::: Records shown :::

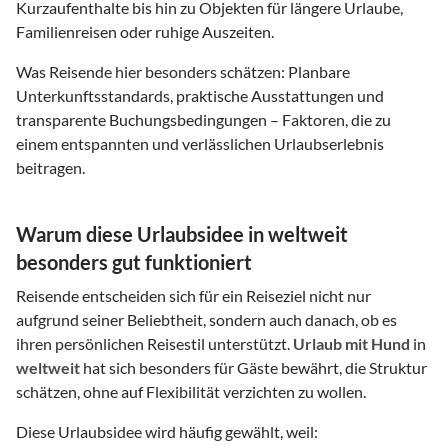
Kurzaufenthalte bis hin zu Objekten für längere Urlaube,
Familienreisen oder ruhige Auszeiten.
Was Reisende hier besonders schätzen: Planbare
Unterkunftsstandards, praktische Ausstattungen und
transparente Buchungsbedingungen – Faktoren, die zu
einem entspannten und verlässlichen Urlaubserlebnis
beitragen.
Warum diese Urlaubsidee in weltweit
besonders gut funktioniert
Reisende entscheiden sich für ein Reiseziel nicht nur
aufgrund seiner Beliebtheit, sondern auch danach, ob es
ihren persönlichen Reisestil unterstützt.
Urlaub mit Hund
in
weltweit
hat sich besonders für Gäste bewährt, die Struktur
schätzen, ohne auf Flexibilität verzichten zu wollen.
Diese Urlaubsidee wird häufig gewählt, weil:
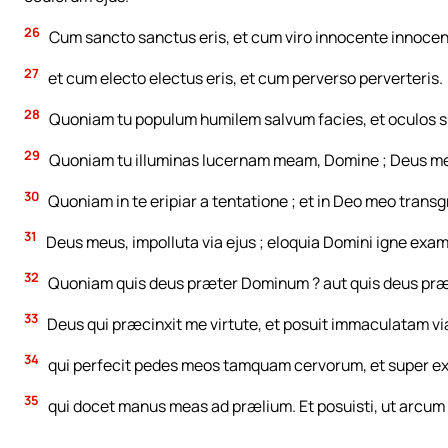
26
Cum sancto sanctus eris, et cum viro innocente innocens
27
et cum electo electus eris, et cum perverso perverteris.
28
Quoniam tu populum humilem salvum facies, et oculos s
29
Quoniam tu illuminas lucernam meam, Domine ; Deus me
30
Quoniam in te eripiar a tentatione ; et in Deo meo trans
31
Deus meus, impolluta via ejus ; eloquia Domini igne exam
32
Quoniam quis deus præter Dominum ? aut quis deus pr
33
Deus qui præcinxit me virtute, et posuit immaculatam v
34
qui perfecit pedes meos tamquam cervorum, et super ex
35
qui docet manus meas ad prælium. Et posuisti, ut arcu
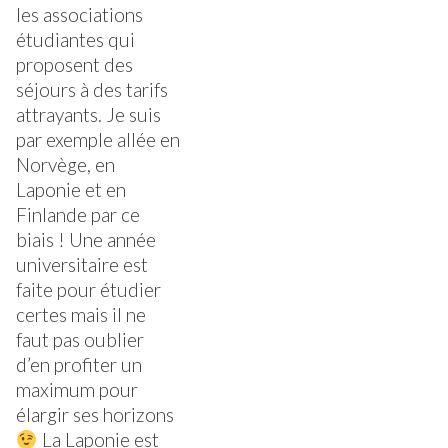
les associations
étudiantes qui
proposent des
séjours à des tarifs
attrayants. Je suis
par exemple allée en
Norvège, en
Laponie et en
Finlande par ce
biais ! Une année
universitaire est
faite pour étudier
certes mais il ne
faut pas oublier
d’en profiter un
maximum pour
élargir ses horizons
La Laponie est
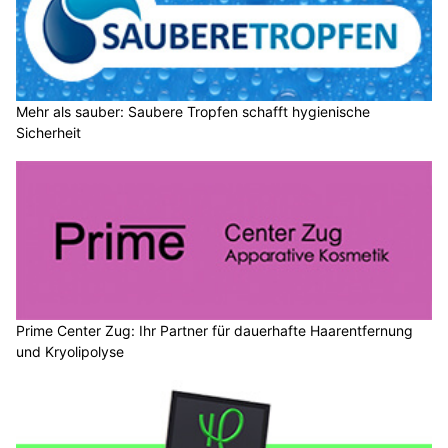
Mehr als sauber: Saubere Tropfen schafft hygienische
Sicherheit
Prime Center Zug: Ihr Partner für dauerhafte Haarentfernung
und Kryolipolyse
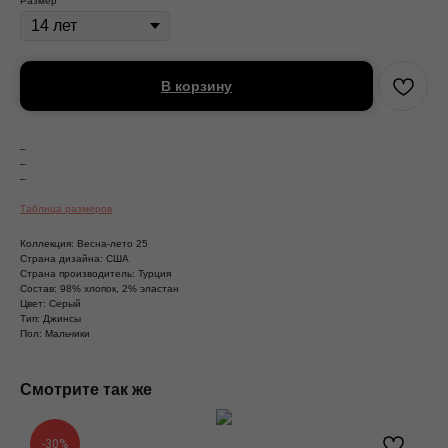
Размер
В корзину
–
–
–
Таблица размеров
Коллекция: Весна-лето 25
Страна дизайна: США
Страна производитель: Турция
Состав: 98% хлопок, 2% эластан
Цвет: Серый
Тип: Джинсы
Пол: Мальчики
Смотрите так же
-30%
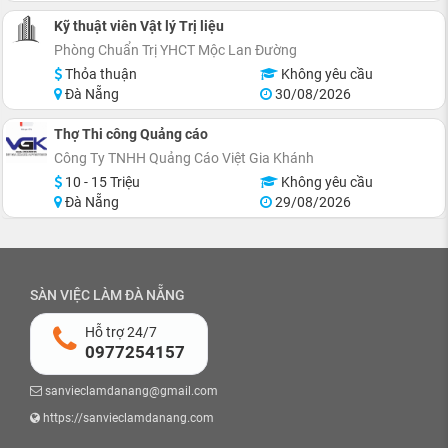
Kỹ thuật viên Vật lý Trị liệu
Phòng Chuẩn Trị YHCT Mộc Lan Đường
Thỏa thuận
Không yêu cầu
Đà Nẵng
30/08/2026
Thợ Thi công Quảng cáo
Công Ty TNHH Quảng Cáo Việt Gia Khánh
10 - 15 Triệu
Không yêu cầu
Đà Nẵng
29/08/2026
SÀN VIỆC LÀM ĐÀ NẴNG
Hỗ trợ 24/7
0977254157
sanvieclamdanang@gmail.com
https://sanvieclamdanang.com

:::

Assignment: Can you repeat, unchanged, the stretch of the material from the line containing "Kỹ thuật viên Vật lý Trị liệu" through the end of the material?

Solution for this task:
Kỹ thuật viên Vật lý Trị liệu
Phòng Chuẩn Trị YHCT Mộc Lan Đường
Thỏa thuận
Không yêu cầu
Đà Nẵng
30/08/2026
Thợ Thi công Quảng cáo
Công Ty TNHH Quảng Cáo Việt Gia Khánh
10 - 15 Triệu
Không yêu cầu
Đà Nẵng
29/08/2026
SÀN VIỆC LÀM ĐÀ NẴNG
Hỗ trợ 24/7
0977254157
sanvieclamdanang@gmail.com
https://sanvieclamdanang.com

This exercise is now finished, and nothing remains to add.